Nonostante l’articolo sia dottrinale è anche molto accessibile per gli esempi che dà. Ad esempio: in una fila di tre sedie sull’aereo cadono le maschere dio ossigeno, tu sei in mezzo tra tua moglie e uno sconosciuto. Secondo le istruzioni impartite prima indossi tu la tua maschera, poi istintivamente aiuti tua moglie e infine fai lo stesso col passeggero sconosciuto; senza renderti conto hai seguito una gerarchia della carità che è insita nell’ordine delle cose.

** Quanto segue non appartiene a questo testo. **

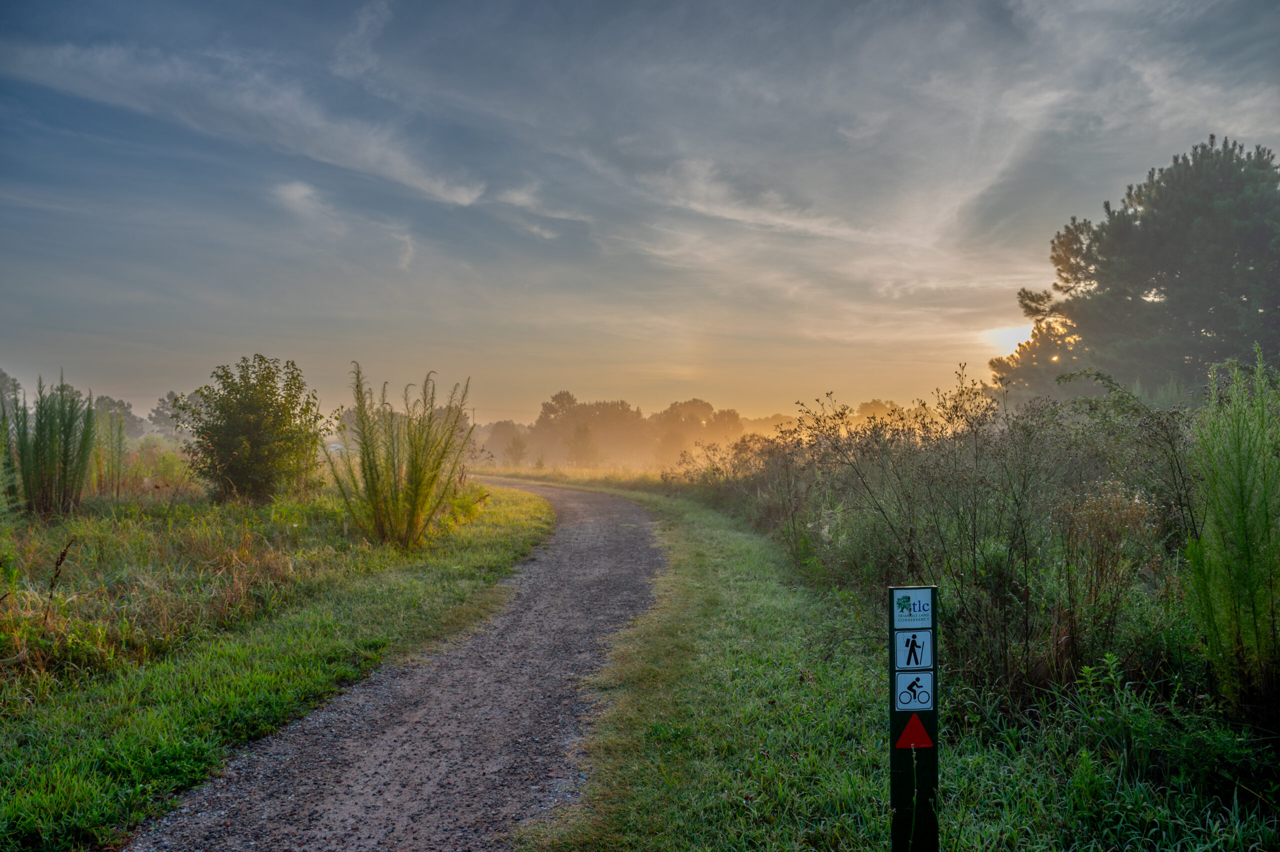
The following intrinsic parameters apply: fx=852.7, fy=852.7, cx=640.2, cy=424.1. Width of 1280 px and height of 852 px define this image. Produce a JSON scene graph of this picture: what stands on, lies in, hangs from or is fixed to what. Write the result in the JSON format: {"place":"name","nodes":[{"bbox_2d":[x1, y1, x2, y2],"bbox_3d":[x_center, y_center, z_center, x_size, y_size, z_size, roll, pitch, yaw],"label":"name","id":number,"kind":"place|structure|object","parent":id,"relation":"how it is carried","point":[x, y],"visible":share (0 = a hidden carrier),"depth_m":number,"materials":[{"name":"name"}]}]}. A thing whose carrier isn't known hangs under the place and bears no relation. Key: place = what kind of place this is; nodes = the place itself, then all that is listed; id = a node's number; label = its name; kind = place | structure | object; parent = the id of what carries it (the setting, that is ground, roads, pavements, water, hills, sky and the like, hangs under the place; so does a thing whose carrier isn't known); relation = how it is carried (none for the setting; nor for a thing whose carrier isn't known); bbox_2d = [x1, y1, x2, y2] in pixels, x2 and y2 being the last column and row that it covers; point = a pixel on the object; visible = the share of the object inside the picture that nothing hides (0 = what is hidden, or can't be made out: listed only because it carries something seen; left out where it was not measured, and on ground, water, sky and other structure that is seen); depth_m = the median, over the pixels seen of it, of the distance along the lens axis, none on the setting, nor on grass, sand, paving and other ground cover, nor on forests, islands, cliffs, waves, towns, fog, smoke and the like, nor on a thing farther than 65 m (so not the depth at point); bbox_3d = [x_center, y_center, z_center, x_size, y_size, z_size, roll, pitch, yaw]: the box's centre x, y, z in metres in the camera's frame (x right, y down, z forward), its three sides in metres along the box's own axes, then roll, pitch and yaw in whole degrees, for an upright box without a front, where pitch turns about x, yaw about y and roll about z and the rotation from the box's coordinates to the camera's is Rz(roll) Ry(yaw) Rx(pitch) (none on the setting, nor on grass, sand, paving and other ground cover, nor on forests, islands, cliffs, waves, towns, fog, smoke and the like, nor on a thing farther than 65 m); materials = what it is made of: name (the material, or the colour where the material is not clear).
{"place":"outdoors","nodes":[
{"label":"outdoors","id":0,"kind":"place"},
{"bbox_2d":[0,39,491,211],"label":"cloud","id":1,"kind":"structure","parent":0,"point":[356,155],"materials":[{"name":"white"}]},
{"bbox_2d":[1,474,547,851],"label":"grass verge","id":2,"kind":"structure","parent":0,"point":[266,681],"materials":[{"name":"green plant"}]},
{"bbox_2d":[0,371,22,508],"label":"shrub","id":3,"kind":"object","parent":2,"relation":"on","point":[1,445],"visible":0.87,"depth_m":12.52,"materials":[{"name":"green plant"}]},
{"bbox_2d":[11,369,95,516],"bbox_3d":[-9.479,0.344,13.669,1.480,2.463,1.585,0,-1,-1],"label":"tall plant","id":4,"kind":"object","parent":2,"relation":"on","point":[66,440],"visible":0.98,"depth_m":13.54,"materials":[{"name":"green plant"}]},
{"bbox_2d":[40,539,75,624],"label":"dry weed","id":5,"kind":"object","parent":2,"relation":"on","point":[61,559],"visible":0.95,"depth_m":6.17,"materials":[{"name":"plant"}]},
{"bbox_2d":[93,397,129,494],"bbox_3d":[-10.720,0.562,17.149,1.051,2.365,1.076,0,-1,-1],"label":"tall weed","id":6,"kind":"object","parent":2,"relation":"on","point":[118,440],"visible":0.92,"depth_m":17.11,"materials":[{"name":"green plant"}]},
{"bbox_2d":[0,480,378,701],"label":"tall grass","id":7,"kind":"structure","parent":2,"relation":"on","point":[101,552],"materials":[{"name":"green plant"}]},
{"bbox_2d":[174,354,325,501],"bbox_3d":[-7.854,0.178,17.246,2.925,3.035,2.964,0,-1,24],"label":"shrub","id":8,"kind":"object","parent":2,"relation":"on","point":[216,425],"visible":0.99,"depth_m":16.68,"materials":[{"name":"green plant"}]},
{"bbox_2d":[326,365,474,548],"bbox_3d":[-3.474,0.497,12.440,2.333,2.770,2.450,0,-1,-1],"label":"tall grass plant","id":9,"kind":"object","parent":2,"relation":"on","point":[412,472],"visible":0.99,"depth_m":12.25,"materials":[{"name":"green plant"}]},
{"bbox_2d":[267,178,419,271],"label":"cloud","id":10,"kind":"structure","parent":0,"point":[296,194],"materials":[{"name":"white"}]},
{"bbox_2d":[116,478,669,849],"label":"gravel path","id":11,"kind":"structure","parent":0,"point":[434,691],"materials":[{"name":"grey gravel"}]},
{"bbox_2d":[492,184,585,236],"label":"cloud","id":12,"kind":"structure","parent":0,"point":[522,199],"materials":[{"name":"white"}]},
{"bbox_2d":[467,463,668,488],"label":"grass field","id":13,"kind":"structure","parent":0,"point":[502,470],"materials":[{"name":"green plant"}]},
{"bbox_2d":[0,0,1279,424],"label":"sky","id":14,"kind":"structure","parent":0,"point":[727,395],"materials":[{"name":"blue"}]},
{"bbox_2d":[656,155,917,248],"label":"cloud","id":15,"kind":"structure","parent":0,"point":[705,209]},
{"bbox_2d":[492,473,1279,851],"label":"grass verge","id":16,"kind":"structure","parent":0,"point":[687,517],"materials":[{"name":"green plant"}]},
{"bbox_2d":[888,587,938,851],"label":"sign post","id":17,"kind":"object","parent":16,"relation":"on","point":[933,614],"visible":0.89,"depth_m":3.22,"materials":[{"name":"green"}]},
{"bbox_2d":[891,588,933,628],"bbox_3d":[1.012,0.690,3.169,0.164,0.145,0.019,0,-1,-1],"label":"sign","id":18,"kind":"object","parent":17,"relation":"attached to","point":[925,604],"visible":0.99,"depth_m":3.16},
{"bbox_2d":[893,668,933,710],"bbox_3d":[1.005,0.979,3.141,0.144,0.154,0.015,0,-1,-1],"label":"sign","id":19,"kind":"object","parent":17,"relation":"attached to","point":[923,676],"visible":0.97,"depth_m":3.14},
{"bbox_2d":[893,712,933,748],"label":"trail marker","id":20,"kind":"object","parent":17,"relation":"attached to","point":[910,726],"visible":0.98,"depth_m":3.16,"materials":[{"name":"red"}]},
{"bbox_2d":[893,626,933,670],"bbox_3d":[1.026,0.847,3.202,0.149,0.165,0.019,0,-1,-1],"label":"sign","id":21,"kind":"object","parent":17,"relation":"attached to","point":[910,641],"visible":0.99,"depth_m":3.20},
{"bbox_2d":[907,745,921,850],"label":"weed stem","id":22,"kind":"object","parent":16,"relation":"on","point":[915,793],"visible":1,"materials":[{"name":"green plant"}]},
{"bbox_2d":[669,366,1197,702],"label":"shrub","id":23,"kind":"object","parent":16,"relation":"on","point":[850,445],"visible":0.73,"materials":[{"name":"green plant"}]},
{"bbox_2d":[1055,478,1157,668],"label":"shrub","id":24,"kind":"object","parent":16,"relation":"on","point":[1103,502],"visible":0.79,"depth_m":5.62,"materials":[{"name":"plant"}]},
{"bbox_2d":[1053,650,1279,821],"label":"leafy weed","id":25,"kind":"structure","parent":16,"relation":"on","point":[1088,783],"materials":[{"name":"green plant"}]},
{"bbox_2d":[1182,347,1279,714],"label":"tall weed","id":26,"kind":"object","parent":16,"relation":"on","point":[1241,507],"visible":0.99,"depth_m":4.65,"materials":[{"name":"green plant"}]},
{"bbox_2d":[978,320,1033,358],"label":"sun","id":27,"kind":"structure","parent":0,"point":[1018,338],"materials":[{"name":"white"}]},
{"label":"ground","id":28,"kind":"structure","parent":0},
{"bbox_2d":[0,368,23,421],"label":"tree","id":29,"kind":"object","parent":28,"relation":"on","point":[1,376],"visible":0.63,"depth_m":57.45,"materials":[{"name":"green plant"}]},
{"bbox_2d":[93,395,144,437],"label":"tree","id":30,"kind":"object","parent":28,"relation":"on","point":[123,408],"visible":0.43,"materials":[{"name":"green plant"}]},
{"bbox_2d":[148,392,196,437],"label":"tree","id":31,"kind":"object","parent":28,"relation":"on","point":[169,423],"visible":0.56,"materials":[{"name":"green plant"}]},
{"bbox_2d":[481,419,533,461],"label":"tree","id":32,"kind":"object","parent":28,"relation":"on","point":[504,430],"visible":0.69,"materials":[{"name":"plant"}]},
{"bbox_2d":[501,433,529,466],"label":"small tree","id":33,"kind":"object","parent":28,"relation":"on","point":[512,450],"visible":0.95,"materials":[{"name":"green plant"}]},
{"bbox_2d":[563,422,600,467],"label":"tree","id":34,"kind":"object","parent":28,"relation":"on","point":[584,433],"visible":0.94,"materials":[{"name":"plant"}]},
{"bbox_2d":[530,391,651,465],"label":"tree","id":35,"kind":"object","parent":28,"relation":"on","point":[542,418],"visible":0.86,"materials":[{"name":"plant"}]},
{"bbox_2d":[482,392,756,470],"label":"tree line","id":36,"kind":"object","parent":28,"relation":"on","point":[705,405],"visible":0.61,"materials":[{"name":"plant"}]},
{"bbox_2d":[651,397,744,459],"label":"tree","id":37,"kind":"object","parent":28,"relation":"on","point":[705,405],"visible":0.78,"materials":[{"name":"plant"}]},
{"bbox_2d":[856,398,904,423],"label":"tree","id":38,"kind":"object","parent":28,"relation":"on","point":[865,405],"visible":0.4,"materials":[{"name":"plant"}]},
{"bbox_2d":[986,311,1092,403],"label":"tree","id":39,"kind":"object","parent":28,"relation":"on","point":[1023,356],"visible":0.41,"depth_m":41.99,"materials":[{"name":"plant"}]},
{"bbox_2d":[1001,135,1279,401],"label":"pine tree","id":40,"kind":"object","parent":28,"relation":"on","point":[1213,299],"visible":0.94,"depth_m":30.05,"materials":[{"name":"plant"}]}
]}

Ma si potrebbe obiettare: il samaritano ha soccorso uno sconosciuto, aggredito e ferito, caduto sul ciglio della strada. Padre Totleben spiega in modo chiarissimo che l’amore per il prossimo deriva dall’amore per Dio; ogni persona è un riflesso della bontà di Dio e in quanto tale dobbiamo volerle bene e farle del bene. Questo è il vero senso della parabola del buon samaritano: Tuttavia, dice padre Totleben, è impossibile amare bene tutti se non si segue un certo ordine; l’ordo amoris appunto. E ciò è indipendente dalla prudenza del presente governo americano o da qualsiasi altra associazione, ente o persona nell’applicarlo alla realtà concreta.
Padre Totleben approfondisce quali sono le ragioni che hanno portato alcuni a giudicare le poche parole del vicepresidente Vance contraddittorie con l’insegnamento evangelico; e questo punto è interessantissimo.
Padre Totleben spiega che esiste «un impulso egualitario di amare tutte le persone allo stesso modo, una tentazione di sostituire l’amore per le persone reali con la filantropia per l’umanità. Se amo tutti allo stesso modo, non amo nessuno in particolare. Una astrazione che è una tentazione tipicamente moderna».
L’ordo amoris stabilisce invece che l’amore si manifesta in relazioni interpersonali gerarchizzate, le quali ci insegnano che la carità comincia in casa e poi in circoli concentrici raggiunge tutte le altre persone.
Conclude il teologo domenicano: «E’ la moderna affinità per l’egualitarismo che solleva sospetti sull’ordo amoris. Noi moderni pensiamo che l’equità implichi l’egualitarismo, che deve quindi caratterizzare l’azione divina. Da qui il presupposto che l’ordo amoris debba essere incompatibile con l’insegnamento di Gesù; ma tradizionalmente il cristianesimo non ha condiviso questo presupposto; piuttosto il contrario: la gerarchia caratterizza l’azione divina, perché la gerarchia indica l’ordine e l’ordine è il segno del saggio».